Facebook, the social networking website has won an award of $711 million in damages. The damages awarded from Sanford Wallace who is a prolific spammer and social network scammer, reports state. The man was banned from accessing Facebook as well, as punishment for bombarding Facebook users with spam. The lawsuit, filed by Facebook in early 2009, names Wallace, Adam Arzoomanian and Scott Shaw, all accused of accessing accounts of users without permission to do so and sending spam emails and making posts to public message walls of users.
Facebook has a long list of victories over spammers, including one in 2008 for some $873 million against Adam Guerbuez and Atlantis Blue Capital. In this ruling, the three men violated the Computer Fraud and Abuse Act, the California Anti Phishing Act and the Controlling the Assault of Non Solicited Pornography and Marketing Act.
However, experts believe that Facebook will not see the judgement awarded.
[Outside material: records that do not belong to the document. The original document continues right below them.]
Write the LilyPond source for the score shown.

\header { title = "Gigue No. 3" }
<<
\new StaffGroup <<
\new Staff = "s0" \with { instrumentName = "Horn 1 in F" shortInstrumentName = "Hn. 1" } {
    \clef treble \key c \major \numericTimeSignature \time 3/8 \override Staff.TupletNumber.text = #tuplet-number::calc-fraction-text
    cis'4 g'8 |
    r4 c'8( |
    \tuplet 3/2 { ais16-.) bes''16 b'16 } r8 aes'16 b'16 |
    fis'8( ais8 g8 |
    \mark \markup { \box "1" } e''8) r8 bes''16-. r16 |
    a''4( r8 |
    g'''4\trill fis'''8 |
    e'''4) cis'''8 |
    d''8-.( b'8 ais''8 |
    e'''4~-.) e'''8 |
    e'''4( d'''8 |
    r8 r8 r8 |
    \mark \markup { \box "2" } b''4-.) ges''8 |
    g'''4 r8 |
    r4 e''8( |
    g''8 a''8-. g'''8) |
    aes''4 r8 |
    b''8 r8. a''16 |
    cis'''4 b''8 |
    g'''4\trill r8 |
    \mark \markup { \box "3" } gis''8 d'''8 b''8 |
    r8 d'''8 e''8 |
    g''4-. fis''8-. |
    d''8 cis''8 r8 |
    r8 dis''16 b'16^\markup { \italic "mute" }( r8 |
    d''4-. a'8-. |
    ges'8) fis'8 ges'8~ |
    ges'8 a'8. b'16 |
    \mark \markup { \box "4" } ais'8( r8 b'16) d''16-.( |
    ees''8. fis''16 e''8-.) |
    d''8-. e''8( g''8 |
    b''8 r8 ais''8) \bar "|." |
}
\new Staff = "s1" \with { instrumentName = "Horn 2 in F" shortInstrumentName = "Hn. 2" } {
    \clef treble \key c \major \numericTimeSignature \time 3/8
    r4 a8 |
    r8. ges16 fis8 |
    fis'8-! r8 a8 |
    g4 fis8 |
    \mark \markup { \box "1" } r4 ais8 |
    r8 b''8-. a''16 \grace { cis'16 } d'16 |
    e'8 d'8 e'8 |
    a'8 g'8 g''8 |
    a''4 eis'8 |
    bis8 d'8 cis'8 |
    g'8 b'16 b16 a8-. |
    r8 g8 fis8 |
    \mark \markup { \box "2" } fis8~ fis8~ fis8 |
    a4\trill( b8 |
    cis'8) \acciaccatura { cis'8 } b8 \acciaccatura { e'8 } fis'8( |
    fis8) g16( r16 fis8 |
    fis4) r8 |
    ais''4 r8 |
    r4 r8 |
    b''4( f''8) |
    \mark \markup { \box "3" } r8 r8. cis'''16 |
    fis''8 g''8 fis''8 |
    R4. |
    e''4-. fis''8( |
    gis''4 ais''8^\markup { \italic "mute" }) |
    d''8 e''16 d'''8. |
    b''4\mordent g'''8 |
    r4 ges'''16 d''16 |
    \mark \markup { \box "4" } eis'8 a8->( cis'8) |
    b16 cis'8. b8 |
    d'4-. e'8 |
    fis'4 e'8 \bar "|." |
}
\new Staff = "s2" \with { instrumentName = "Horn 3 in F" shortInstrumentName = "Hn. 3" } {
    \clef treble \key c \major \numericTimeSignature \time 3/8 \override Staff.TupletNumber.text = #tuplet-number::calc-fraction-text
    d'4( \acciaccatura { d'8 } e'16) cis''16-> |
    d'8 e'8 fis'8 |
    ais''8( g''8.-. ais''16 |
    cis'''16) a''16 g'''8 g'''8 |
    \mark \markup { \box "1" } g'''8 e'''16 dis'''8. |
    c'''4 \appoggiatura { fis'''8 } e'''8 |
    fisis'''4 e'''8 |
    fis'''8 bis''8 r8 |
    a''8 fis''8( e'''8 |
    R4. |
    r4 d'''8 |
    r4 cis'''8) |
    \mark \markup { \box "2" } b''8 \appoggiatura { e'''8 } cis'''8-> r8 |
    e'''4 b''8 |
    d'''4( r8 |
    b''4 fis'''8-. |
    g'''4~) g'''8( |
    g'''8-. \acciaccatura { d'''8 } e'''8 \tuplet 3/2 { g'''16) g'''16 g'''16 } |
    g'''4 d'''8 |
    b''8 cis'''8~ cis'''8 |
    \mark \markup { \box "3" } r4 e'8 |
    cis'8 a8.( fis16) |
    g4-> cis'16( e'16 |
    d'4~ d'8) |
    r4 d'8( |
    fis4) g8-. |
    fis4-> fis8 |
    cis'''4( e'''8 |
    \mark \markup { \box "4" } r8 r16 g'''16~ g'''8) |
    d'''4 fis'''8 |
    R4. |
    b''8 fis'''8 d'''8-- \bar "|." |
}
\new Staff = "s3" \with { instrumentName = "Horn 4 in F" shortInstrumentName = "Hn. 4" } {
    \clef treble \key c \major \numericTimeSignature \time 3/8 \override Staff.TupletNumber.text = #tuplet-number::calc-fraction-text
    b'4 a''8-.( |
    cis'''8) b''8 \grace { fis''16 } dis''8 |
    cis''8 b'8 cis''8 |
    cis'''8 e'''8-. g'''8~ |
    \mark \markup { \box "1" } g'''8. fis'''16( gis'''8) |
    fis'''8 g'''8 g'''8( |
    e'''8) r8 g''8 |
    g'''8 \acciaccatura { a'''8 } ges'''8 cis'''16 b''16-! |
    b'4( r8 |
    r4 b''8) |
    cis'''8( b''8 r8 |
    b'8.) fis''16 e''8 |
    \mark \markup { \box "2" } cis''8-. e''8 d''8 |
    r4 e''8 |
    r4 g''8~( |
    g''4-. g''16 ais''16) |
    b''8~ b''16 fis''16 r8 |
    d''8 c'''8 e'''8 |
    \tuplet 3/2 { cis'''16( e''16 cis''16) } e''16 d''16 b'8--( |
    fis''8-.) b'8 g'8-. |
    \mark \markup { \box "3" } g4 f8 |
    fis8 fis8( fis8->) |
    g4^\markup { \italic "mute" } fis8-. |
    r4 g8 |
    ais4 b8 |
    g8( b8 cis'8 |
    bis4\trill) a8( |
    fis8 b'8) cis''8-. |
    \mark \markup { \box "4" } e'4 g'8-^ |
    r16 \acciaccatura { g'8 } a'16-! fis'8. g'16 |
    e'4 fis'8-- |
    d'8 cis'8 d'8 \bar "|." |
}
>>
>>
In fact, Wallace and his partner, Walter Rines, were fined some $230 million in May of 2008 in a case involving MySpace. In that case, the accused tricked users into providing login information through phishing scams. Then, as they accessed the accounts of users, they sent more than 730,000 messages with links to gambling, porn and ringtone websites. The two made more than half a million though their MySpace violations only.
It is unlikely that Facebook will receive much of the judgment, but that is not what Facebook is hoping for. They are using the case as a ploy to show other pro spammers what can happen to them for violating the rules. However, experts state that pro spammers already know what to expect and they do not see it as a deterrent. In fact, whenever these pros lose, they simply disappear for some time and emerge as a different entity somewhere else, rarely paying any of the fees they owe.
Ninety-Five percent of all email is spam, says Jamie De Guerre, who is chief technology officer at Cloudmark. De Guerre also stated that while the industry is doing well to fight spam, the spammers are doing well to find new ways to continue the process. The problem, and perhaps the solution, lies in the hands of consumers and legitimate organizations, who may wish to take more conservative communication efforts, such as avoiding any type of URLs in email communications. The problem is worldwide, and is even more common in other countries. In Russia, for example, even legitimate, respectable companies use spam.